News flash… the digital space is ever evolving. No place is this more apparent than the onslaught of artificial intelligence implementations that are quickly (and subtly) injecting themselves into our everyday lives. When Siri was introduced on the iPhone back in 2011, AI was looked at as a curiosity. But as these services have become more common (I’m looking at you Alexa and Google Assistant), and our interactions with them more comfortable, businesses are looking at the benefits of these tools in smoothing customer interactions. If you haven’t already done so, now is the time to consider four areas where AI implementations can improve user experience.

Search

Some of the earliest implementations of AI were applied to search, and this makes a lot of sense. Search, even in its simplest incarnations, is an algorithmic exercise. In basic keyword search, for example, when I type the word “dog”, an algorithm stores that string (a collection of characters), evaluates the available dataset for the same string, and returns results that contain the string, in this instance, “dog.” As search has matured over the decades, more and more parameters have been combined with that basic keyword approach to the point where a Google search is evaluating a single word against over 200 parameters.

Search is the most obvious place to use AI to augment your current digital offerings both internally and externally. Brand-name services such as Watson from IBM, offer capabilities that can augment your pre-existing keyword search with additional components such as natural language recognition and semantic relationships that can make entering search criteria simpler and the returned results more relevant.

Chat

When Facebook rolled out chatbot functionality to its messaging services a couple years ago, the ground shifted beneath the customer service industry. Although chat-based AI hasn’t completely replaced a responsive human customer service representative, the implementations of these experiences are expanding. Most likely, you’re already interacting with digital virtual assistants if you’re engaging in chat with a major telecom service such as Comcast or AT&T. (In fact, I was just texting with “Samuel” from AT&T this week).

Chatbots can be used in two valuable ways: assisting potential new customers in converting to a purchase, or helping existing customers with problems that may arise when they're using a good or service. Even the exercise in developing the personality of the bot, the script it will use and the services it will address can help your company get to a better understanding of the questions and concerns your new and existing customers may experience with your products and your brand.

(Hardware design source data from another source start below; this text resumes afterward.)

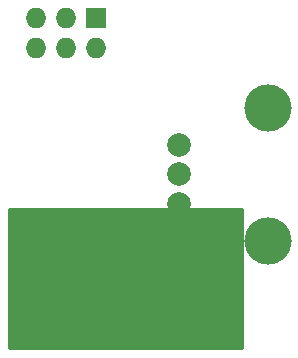
<source format=gbr>
G04 #@! TF.FileFunction,Soldermask,Bot*
%FSLAX46Y46*%
G04 Gerber Fmt 4.6, Leading zero omitted, Abs format (unit mm)*
G04 Created by KiCad (PCBNEW (2015-07-08 BZR 5908)-product) date Thu 09 Jul 2015 02:10:17 PM EEST*
%MOMM*%
G01*
G04 APERTURE LIST*
%ADD10C,0.100000*%
%ADD11C,2.000000*%
%ADD12C,4.000000*%
%ADD13R,1.727200X1.727200*%
%ADD14O,1.727200X1.727200*%
%ADD15C,0.254000*%
G04 APERTURE END LIST*
D10*
D11*
X134580000Y-85180000D03*
X134580000Y-87680000D03*
X134580000Y-82680000D03*
D12*
X142080000Y-79580000D03*
X142080000Y-90780000D03*
D13*
X127540000Y-71960000D03*
D14*
X127540000Y-74500000D03*
X125000000Y-71960000D03*
X125000000Y-74500000D03*
X122460000Y-71960000D03*
X122460000Y-74500000D03*
D15*
G36*
X139873000Y-99873000D02*
X120127000Y-99873000D01*
X120127000Y-88127000D01*
X139873000Y-88127000D01*
X139873000Y-99873000D01*
X139873000Y-99873000D01*
G37*
X139873000Y-99873000D02*
X120127000Y-99873000D01*
X120127000Y-88127000D01*
X139873000Y-88127000D01*
X139873000Y-99873000D01*
M02*

</source>
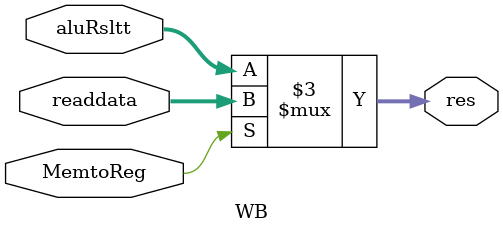
<source format=v>
`timescale 1ns / 1ps
module WB(
	input MemtoReg,
	input [31:0]readdata,
	input [31:0]aluRsltt,
	output reg [31:0]res
    );
	always @(*)
	begin
		if(MemtoReg)
		begin
			res = readdata;
		end
		else
		begin
			res = aluRsltt;
		end
	end

endmodule

</source>
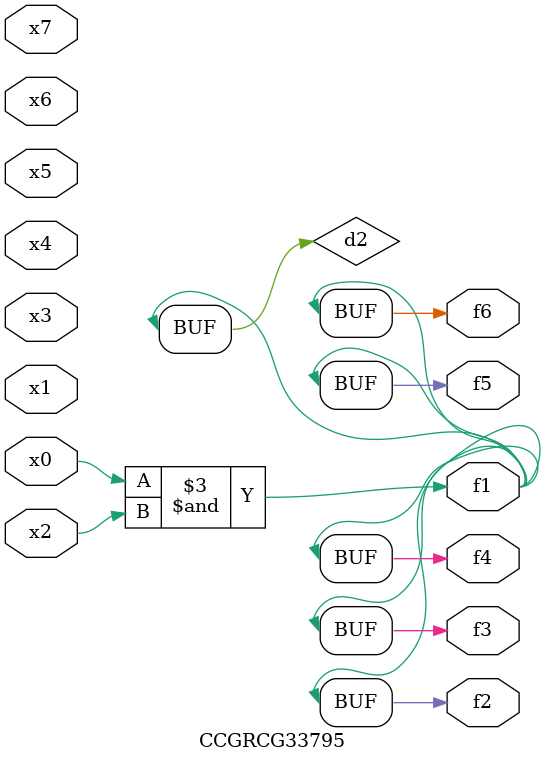
<source format=v>
module CCGRCG33795(
	input x0, x1, x2, x3, x4, x5, x6, x7,
	output f1, f2, f3, f4, f5, f6
);

	wire d1, d2;

	nor (d1, x3, x6);
	and (d2, x0, x2);
	assign f1 = d2;
	assign f2 = d2;
	assign f3 = d2;
	assign f4 = d2;
	assign f5 = d2;
	assign f6 = d2;
endmodule

</source>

One caveat regarding chat: the successful implementation of chatbots also means being structured in such a way that the assistance the bot provides is backed up by great real-world service. If your bot is appropriately funneling leads to your sales team, it means nothing if those leads aren't acted upon by a representative from your firm.

Organization

Companies small, medium and large are constantly struggling with the proper organization and classification of their content. In fact, errant content tagging is often one of the more common issues we hear about when we're onboarding new clients. Returning the proper content when called is crucial to delivering a quality user experience.

Content classification issues often fall into three categories: none, all and legacy. “Nones” are companies that have never had a need to segment their content, so it's not labeled at all. “All's" are just the opposite - their content is often over-tagged so every piece of content is returned on every piece. “Legacy” companies have content that has been around a while and have migrated systems a couple of times. Their content is tagged, but it's loaded with outdated tags that are now irrelevant to the new aim of the business.

Regardless of which category your business falls into, there is good news: services exist and are emerging in the marketplace that capitalize on machine learning to help you better organize existing and new pools of content - for video, images and text. Machine learning is exactly what it sounds like: using a small pool of starter criteria, you train a program to accurately read and identify content. The program will get better at identifying the inputs over time and will begin to return better and better results.

Sorting thousands or articles and images is a daunting task for humans that is far better for machines. Companies like Clarifai use neural networks to make it easier for companies to automatically classify and tag custom libraries of imagery and video. AWS offers a variety of tools to recognize, evaluate and categorize a wide array of content, from the spoken word to long-form text.

Authoring

When the Associated Press announced in early 2015 that they were beginning to use bots to author some categories of articles, it rocked the world of journalism and confirmed the worst nightmares of countless publishers had come true… the robots were here. In the ensuing three years since that announcement, more and more work has been done in the field of content authoring, across a wide array of media—writing, music, and painting are a few examples.

Content authoring is in some ways a more complex endeavor than the other three categories listed on this page, but it only takes a little imagination to see a world in which certain types of media are generated, deployed, measured and reported on by machines, which then evolve those pieces over time to create more and more targeted variants. In fact, our own Justin Daab pointed to the evolving perception of “creative” work last summer.

It’s time to embrace AI

The tech has matured to the point where it’s time to be thinking seriously about incorporating AI in your digital ecosystem. Adding just one or two of the features mentioned above can greatly improve the user experience of the products and services you offer. More importantly, it puts you and your teammates in the mindset of thinking more broadly about what’s possible, and sets you up for a future where these features aren’t simply add-ons… they’re table-stakes.